The switching frequency for the silicon FETs is electable from 667kHz to 2MHz to reduce the size of the inductors that are needed to reduce the size of the charger. The efficiency is 98.5% at 667kHz with a 4.7uH inductor, and although that falls slightly to 97.5% at 2MHz the inductor is reduced to 2.2uH.

“We select the silicon FETs for the buck converter to optimise the efficiency so we have an RDSon of 41mΩ for the upper FET and 38mΩ lower FET all on the same 180nm die built at TSMC for a 5 x 5mm die,” he said.

“We have a power saving mode that is selectable by user that detects a no load condition so the PD will disable the power stage and there is no switching, no Vout, its just the PCD controller on to monitor the Vcc line so the consumption is in the microwatts,” he said. “It takes milliseconds to switch on during the handshaking with the load.” 

The controller allows for intelligent sharing of power between ports in a multi-port charger. “The PD controller is on separate die and we license a 8051 controller on a 130nm TSMC process,” he said.

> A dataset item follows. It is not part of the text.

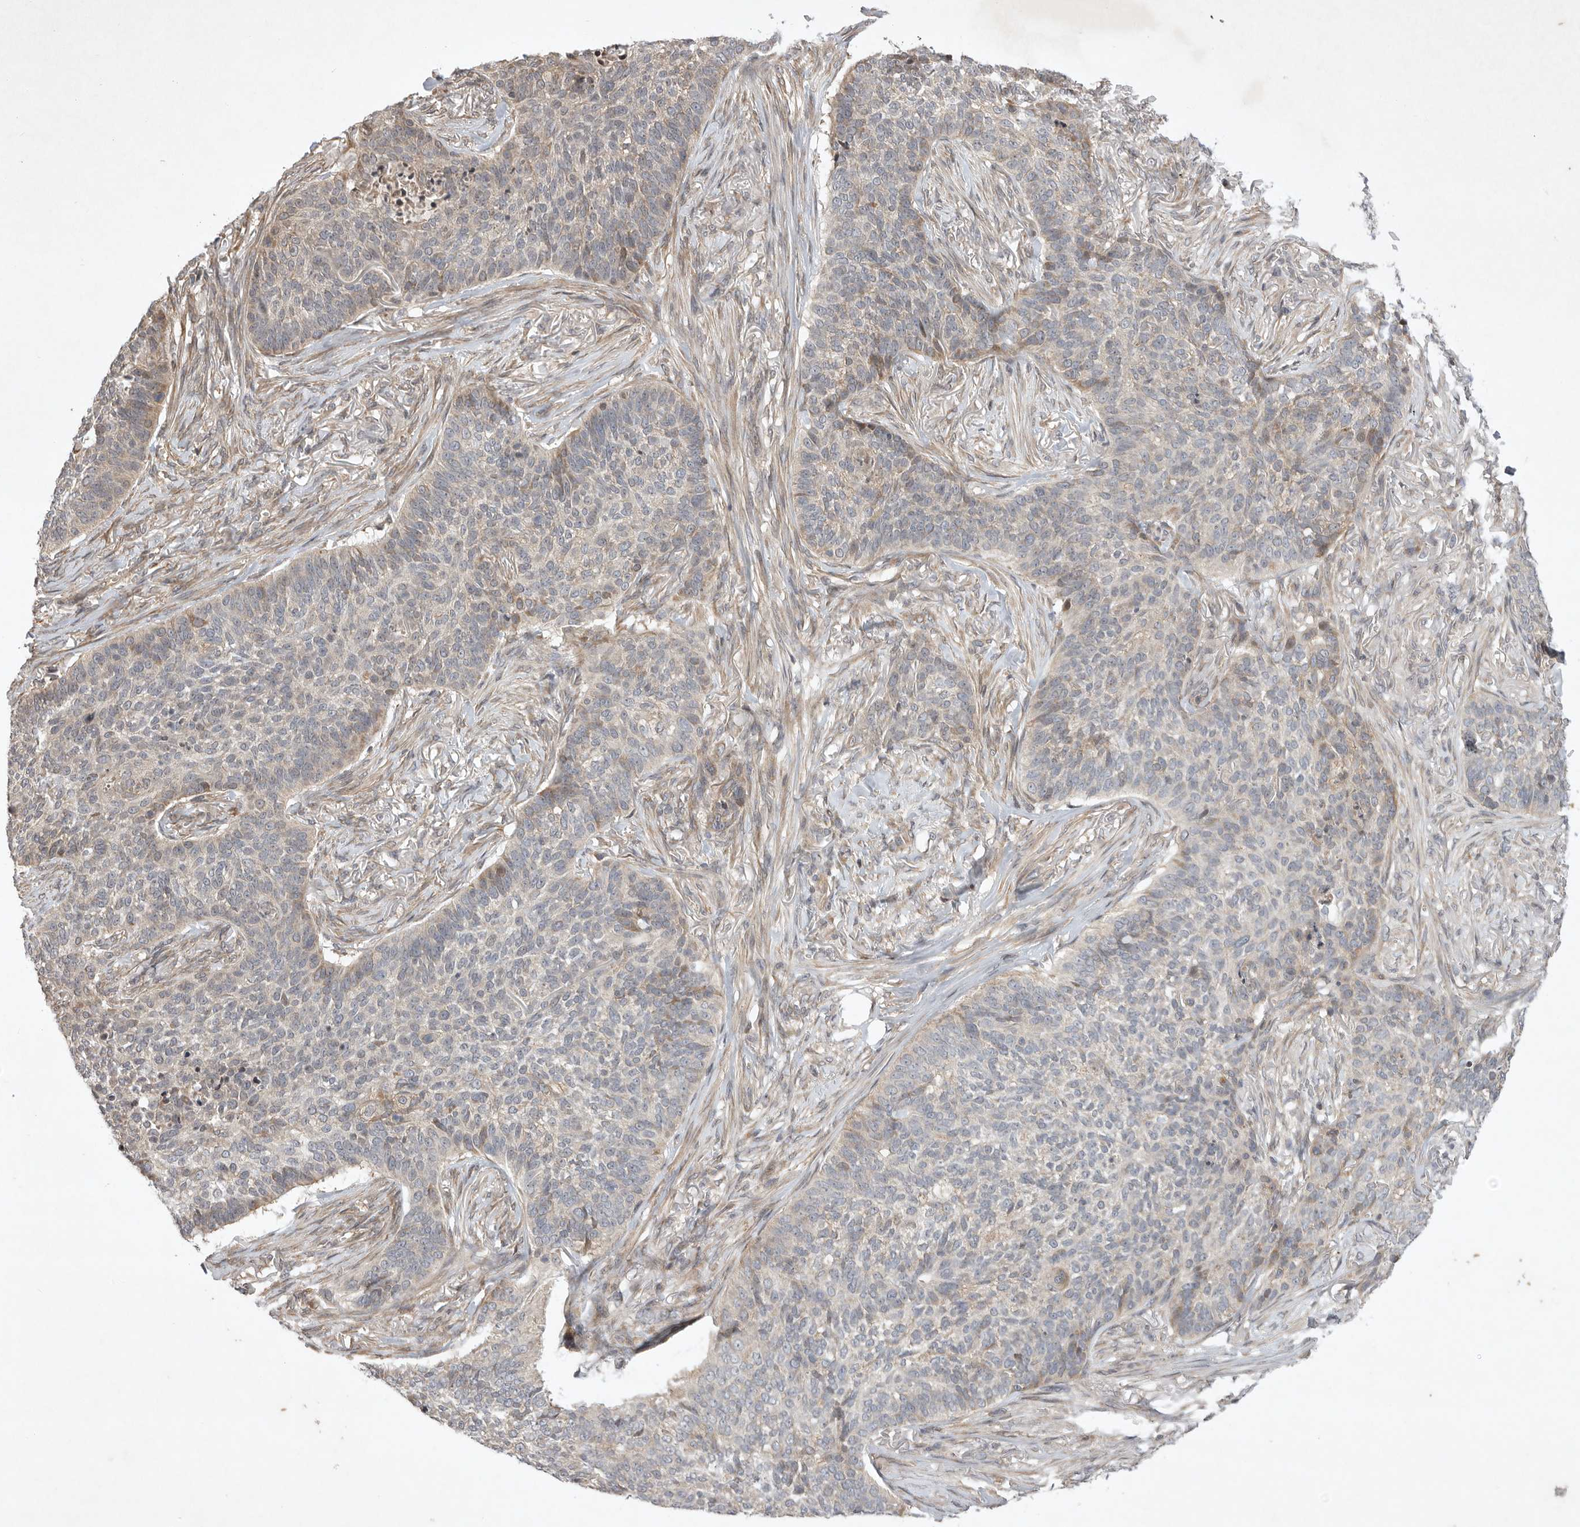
{"staining": {"intensity": "negative", "quantity": "none", "location": "none"}, "tissue": "skin cancer", "cell_type": "Tumor cells", "image_type": "cancer", "snomed": [{"axis": "morphology", "description": "Basal cell carcinoma"}, {"axis": "topography", "description": "Skin"}], "caption": "Image shows no significant protein positivity in tumor cells of basal cell carcinoma (skin).", "gene": "EIF2AK1", "patient": {"sex": "male", "age": 85}}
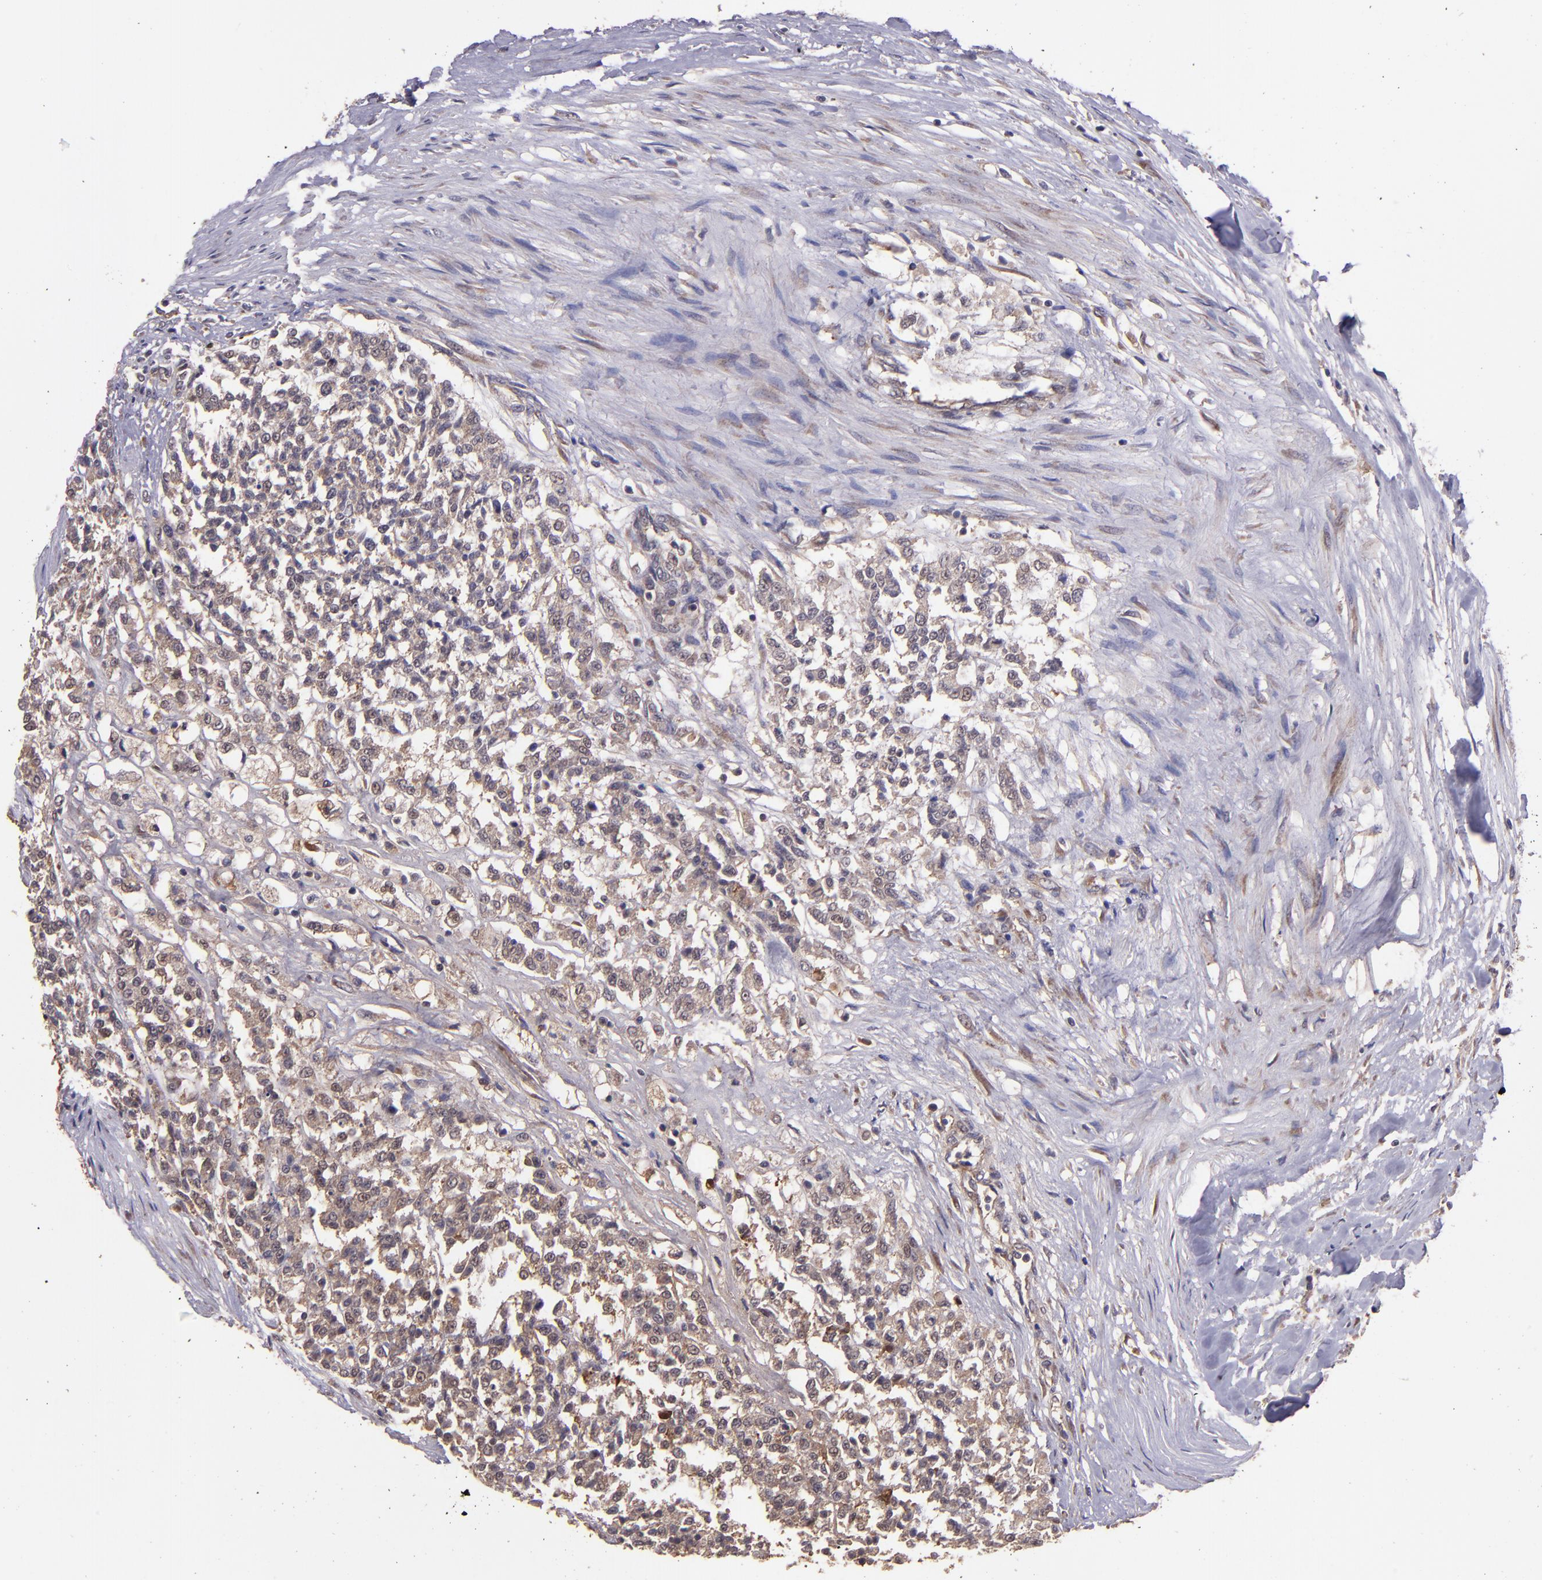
{"staining": {"intensity": "moderate", "quantity": ">75%", "location": "cytoplasmic/membranous"}, "tissue": "testis cancer", "cell_type": "Tumor cells", "image_type": "cancer", "snomed": [{"axis": "morphology", "description": "Seminoma, NOS"}, {"axis": "topography", "description": "Testis"}], "caption": "Tumor cells exhibit moderate cytoplasmic/membranous positivity in about >75% of cells in testis seminoma.", "gene": "USP51", "patient": {"sex": "male", "age": 59}}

“The way we do things is anyone can plug in the C1 or C2 ports and it will deliver 60W but if you have the sink source already submitted the request for 60W is stored in the controller. If C2 wants 60W, the controller keeps C2 running so that the phone thinks it is charging but at a low level, say 2W, which enough to keep the port open. As C1 drops, the controller recognises it has more power available and rebalances the power to deliver the balance to the second port. This balancing and sharing is happening behind the scenes without the need for a handshake so there is no disconnecting.

The company also plans to support later versions of the PD standard. “For 3.1 we need to do 28V and 48V for 3.2 and we do have this product in the works so we will jump to 3.2,” said Noto. This is likely in the next 12 months but will require a move to GaN transistors, where Silanna has a partnership with supplier Transphorm.